Tumor lysis syndrome
Because malignant cells may be killed rapidly, complications of tumor lysis syndrome may occur.
Overdosage
Symptoms
Hypotension, thrombocytopenia.
Patient Information
- Ensure that patient, family, or caregiver understands that medication is administered in treatment cycles.
- Advise patient, family, or caregiver that medication will be prepared and administered by health care provider in a health care setting.
- Advise patient that drug may cause fatigue, dizziness, fainting, and/or vision changes, and to use caution while driving or performing other tasks requiring alertness until tolerance is determined.
- Instruct breast-feeding women to discontinue breast-feeding while undergoing treatment.
- Advise patient to notify health care provider if any of the following occur: abnormal skin sensations, dizziness, fainting, fever, light-headedness, nerve pain, persistent vomiting or diarrhea, or other symptoms of infection.

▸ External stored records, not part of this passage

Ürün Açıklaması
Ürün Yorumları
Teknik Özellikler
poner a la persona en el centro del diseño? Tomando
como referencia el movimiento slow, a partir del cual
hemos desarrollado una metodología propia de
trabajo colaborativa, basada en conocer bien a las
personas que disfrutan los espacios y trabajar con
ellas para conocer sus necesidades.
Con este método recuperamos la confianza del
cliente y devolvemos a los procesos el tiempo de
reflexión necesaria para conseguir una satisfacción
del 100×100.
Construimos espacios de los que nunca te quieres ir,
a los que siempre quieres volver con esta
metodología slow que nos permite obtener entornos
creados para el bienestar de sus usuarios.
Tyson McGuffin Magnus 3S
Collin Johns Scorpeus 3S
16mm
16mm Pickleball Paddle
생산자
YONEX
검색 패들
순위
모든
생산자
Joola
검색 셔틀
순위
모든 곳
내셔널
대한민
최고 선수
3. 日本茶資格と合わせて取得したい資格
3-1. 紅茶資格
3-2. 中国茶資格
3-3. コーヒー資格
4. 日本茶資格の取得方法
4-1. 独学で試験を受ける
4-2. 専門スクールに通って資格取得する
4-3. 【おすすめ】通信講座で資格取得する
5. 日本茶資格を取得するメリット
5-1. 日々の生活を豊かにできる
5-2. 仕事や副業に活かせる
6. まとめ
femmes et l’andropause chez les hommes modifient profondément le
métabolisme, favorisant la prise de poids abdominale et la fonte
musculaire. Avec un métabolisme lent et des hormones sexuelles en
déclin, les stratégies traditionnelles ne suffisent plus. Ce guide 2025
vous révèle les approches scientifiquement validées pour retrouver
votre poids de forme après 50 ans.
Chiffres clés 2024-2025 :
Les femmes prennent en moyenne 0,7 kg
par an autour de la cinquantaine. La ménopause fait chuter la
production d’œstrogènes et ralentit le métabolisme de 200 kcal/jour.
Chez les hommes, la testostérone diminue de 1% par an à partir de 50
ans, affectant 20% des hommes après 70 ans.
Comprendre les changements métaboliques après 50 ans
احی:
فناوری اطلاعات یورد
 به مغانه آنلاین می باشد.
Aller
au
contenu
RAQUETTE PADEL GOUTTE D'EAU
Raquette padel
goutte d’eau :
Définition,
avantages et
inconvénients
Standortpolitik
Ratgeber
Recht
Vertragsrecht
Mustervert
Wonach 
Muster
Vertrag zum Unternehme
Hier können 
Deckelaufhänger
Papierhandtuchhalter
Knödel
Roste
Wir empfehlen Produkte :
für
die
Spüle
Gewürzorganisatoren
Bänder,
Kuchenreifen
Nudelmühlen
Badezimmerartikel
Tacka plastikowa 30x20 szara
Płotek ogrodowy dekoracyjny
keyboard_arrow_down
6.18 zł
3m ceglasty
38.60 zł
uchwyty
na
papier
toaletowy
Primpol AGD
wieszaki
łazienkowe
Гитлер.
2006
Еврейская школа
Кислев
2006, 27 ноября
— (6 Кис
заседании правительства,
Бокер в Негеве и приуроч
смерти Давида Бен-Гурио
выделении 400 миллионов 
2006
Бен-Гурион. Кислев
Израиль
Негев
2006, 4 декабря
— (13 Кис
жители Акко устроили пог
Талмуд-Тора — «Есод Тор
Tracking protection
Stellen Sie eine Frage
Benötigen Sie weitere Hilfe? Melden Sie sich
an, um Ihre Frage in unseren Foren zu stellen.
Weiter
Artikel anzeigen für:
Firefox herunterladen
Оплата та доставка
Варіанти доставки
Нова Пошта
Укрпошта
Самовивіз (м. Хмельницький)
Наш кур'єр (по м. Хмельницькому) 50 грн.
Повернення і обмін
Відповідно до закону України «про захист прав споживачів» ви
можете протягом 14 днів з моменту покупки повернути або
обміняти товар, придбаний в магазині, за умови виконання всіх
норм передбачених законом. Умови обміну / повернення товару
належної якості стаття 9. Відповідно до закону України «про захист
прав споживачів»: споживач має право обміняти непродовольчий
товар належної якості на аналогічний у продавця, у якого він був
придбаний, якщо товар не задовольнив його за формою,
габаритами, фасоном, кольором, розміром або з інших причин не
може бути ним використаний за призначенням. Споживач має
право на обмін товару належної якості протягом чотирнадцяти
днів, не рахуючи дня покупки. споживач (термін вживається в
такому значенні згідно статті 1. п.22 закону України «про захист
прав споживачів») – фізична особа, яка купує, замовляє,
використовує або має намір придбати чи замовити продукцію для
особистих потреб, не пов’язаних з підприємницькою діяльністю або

- Instruct diabetic patients to monitor blood glucose more frequently during therapy and to inform health care provider of significant changes in readings.
- Advise patients regarding appropriate measures to avoid dehydration because therapy is associated with vomiting and diarrhea.
- Advise patient to notify health care provider of new or worsening symptoms of tingling, numbness, pain, a burning feeling in the feet or hands, or weakness in the arms or legs.